This past weekend, I was consecrated as a deacon in the Evangelical Lutheran Church in America. It was a wonderful day, full of celebrating the work of the Holy Spirit. I was excited to write all about it and share my joy this week here on the blog. That will have to come in a later post. Because today, I am about as a joyless as I have ever been.
I have been raised to believe in the power of communities to come together.
I have been raised to believe in the power of people working together, so that all might do well and have an equal opportunity regardless of ethnicity, skin color, religious belief, gender, sexual orientation, age, ability, relationship status, and any other forms of identity and experience.
I believe in the importance of working for the common good.
I believe in building bridges, not walls.
That’s why today is so sad. It is so hard. There is no way to find joy in knowing that my country, has voted for someone who openly ran on a platform of division and building walls between people and communities, not bridges. My country has voted for a man who created and fed off an irrational sense of fear of the other.
My country has voted for a man who claims to be a Christian, and whom many Christians believe to be one. But there is no way to square his platform with my understanding of the Christian faith. For, if you open up the gospels, one can easily see that where ever society creates walls and tries to separate communities, Jesus shows up on the margins or the other side of the wall in relationship with the other, the outsider, the Samaritan woman at the well, the leper long since forgotten with sores, the tax collector Zacchaeus, and many more.
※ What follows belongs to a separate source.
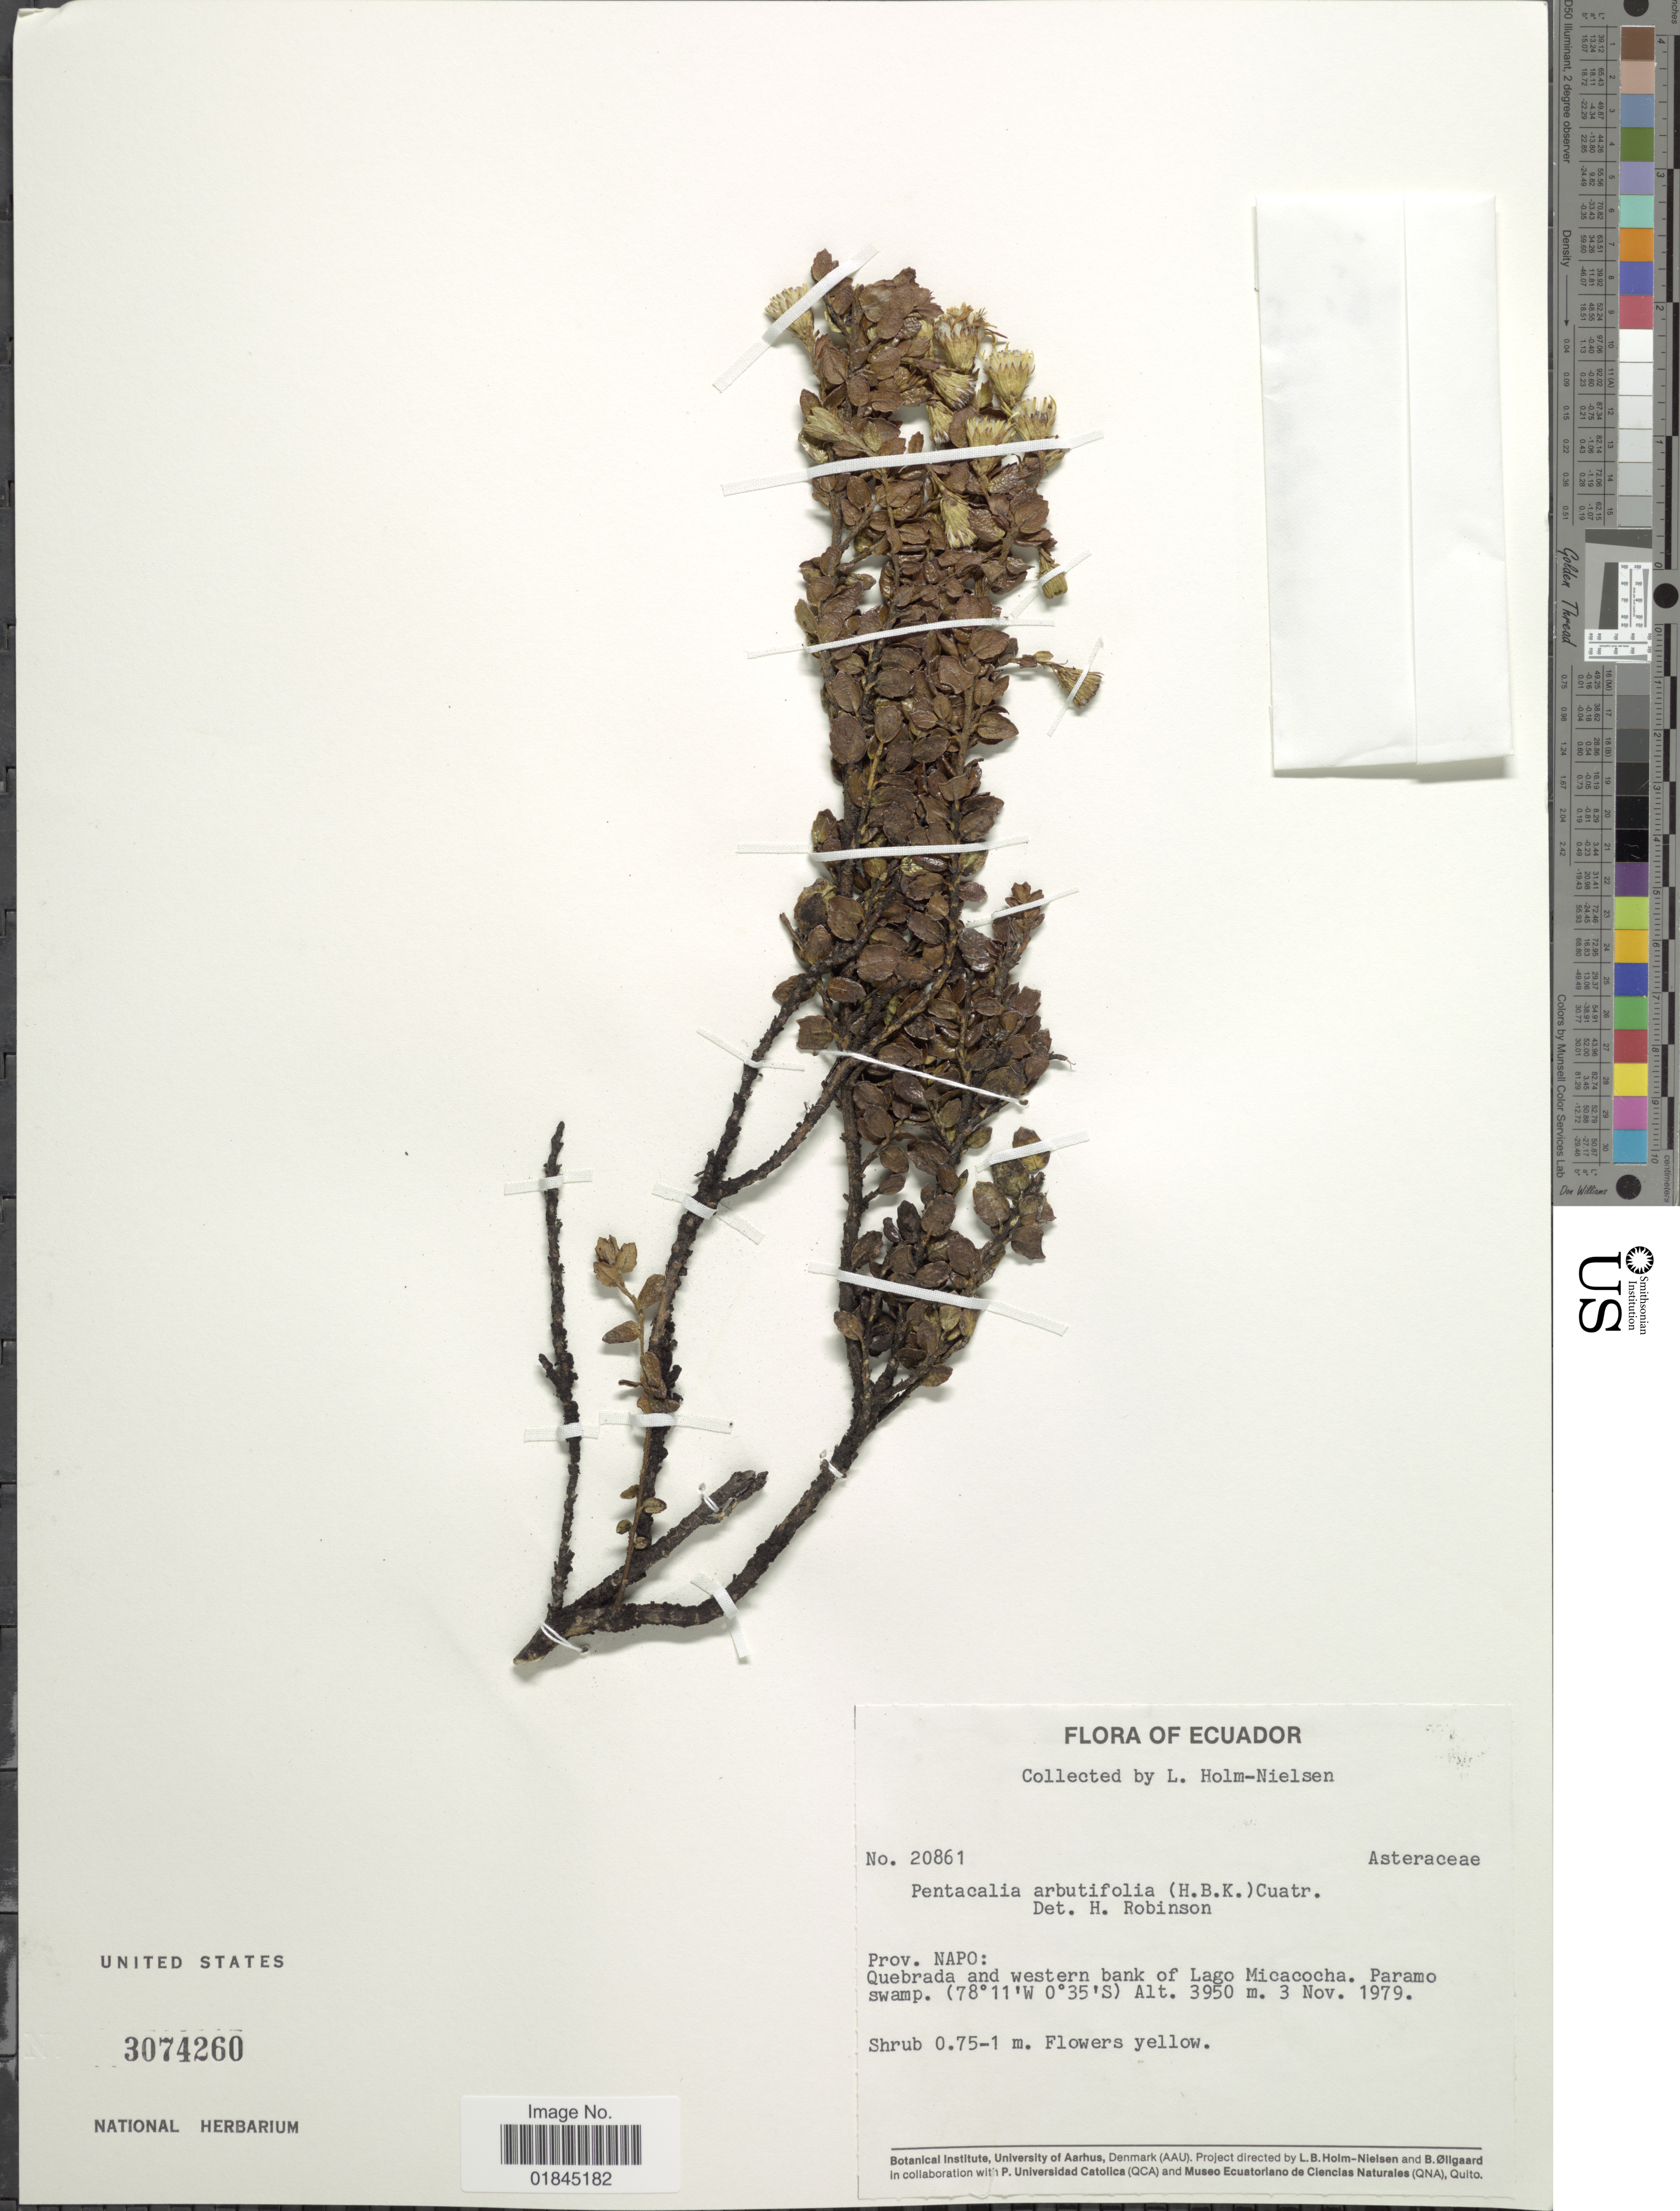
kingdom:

I am sad today, because if the person who has just become president-elect makes good on his campaign platform rhetoric, communities will be broken, relationships will be torn apart, rights will be stripped away, and many people at the margins of society may rightfully be scared to wake up in the morning.
I have no joy in writing this.
But I also know this, I believe in a God who shows up and is always present.
I believe in a God who calls us all through the waters of baptism to lives of service, and vocations for the sake of the world and our neighbor. Through the water and the word, we make promises:
- to live among God’s faithful people,
- to hear the word of God and share in the Lord’s supper,
- to proclaim the good news of God in Christ through word and deed,
- to serve all people, following the example of Jesus,
- and to strive for justice and peace in all the earth.
And it is because of this, that we cannot hide. It is because of this that we cannot back away in despair. Today is a sad day, perhaps even a terrifying one. But it is also a day where we are called to be the church just like every other day, but perhaps even more importantly now.
Many are legitimately afraid of being pushed aside on the other side of a wall. I will play no part in building any wall. And I invite you to join me.
Join me by building bridges and connections. Join me, by choosing kindness and love over fear and suspicion. Join me, in talking to the person you meet on the side of the street or inside the grocery store. Join me, in sharing how your faith compels you to be a servant leader to your neighbor.
Martin Luther famously wrote, “A Christian is the most free lord of all, and subject to none; a Christian is the most dutiful servant of all, and subject to all.” The paradox Luther points to is that we are called and created to be free, but also servants to one another. This is leadership, and speaks to how we are created and called to be in relationship and community. So this is what I choose to do, but more importantly, feel called to do today, and all the days after.
We have work to do. It’s God’s work. The work of God’s kingdom breaking in. The work of showing love, peace, and justice for all people and all creation. The work of finding common ground and peace in the midst of great divisiveness.
I pray for President Elect Trump. I pray that God’s wisdom fills him, and that he turns out to be a good leader who works to build bridges and not walls.
No matter how the days and years ahead turn out, I promise to be one who builds bridges and works to promote the dignity of all people, my neighbors, and fellow Children of God. I promise to be one who resists any attacks on the vulnerable, marginalized, and the oppressed. (And I invite you to join that promise by signing this petition.) I promise to be an ally, even if that means putting my own life and work at risk, because if one member of the Body of Christ is threatened, we are all threatened.
Please join me in this work. This is not something that can be done alone, but rather in community, with a God who calls us together, sustains us, fills us with the Holy Spirit, and reminds us that each and everyone is loved by God, simply because they are one of God’s children.
No matter who you voted for, I want to build bridges with you. I hope you want to build bridges with me, and I trust that with God, this is still possible. Thanks be to God for the hope we know through God’s Son, Jesus Christ, and the peace which sustains us especially on days like this.
Image Credit: Build Bridges Not Walls, Light Shines in the Darkness
2 thoughts on “Building Bridges, Not Walls”
I questioned at first what God was doing by allowing the results of this election. I know God can use anything for good so after much thought and conversation a couple things came to mind. One, hopefully, as you stated, will bring people together, working for those things we believe in such as building bridges and helping those in need that are marginalized or shut out. A second thought is, that as people may see some of the things they believe in are being challenged perhaps they will be drawn back to church, seeking the comfort and peace that only God can give. This will be a growth in the body of Christ instead of decades of decline. Then again, God may have an entirely different plan which will be revealed in His/Her time.
Thank you Timothy, very wonderful writing as usual.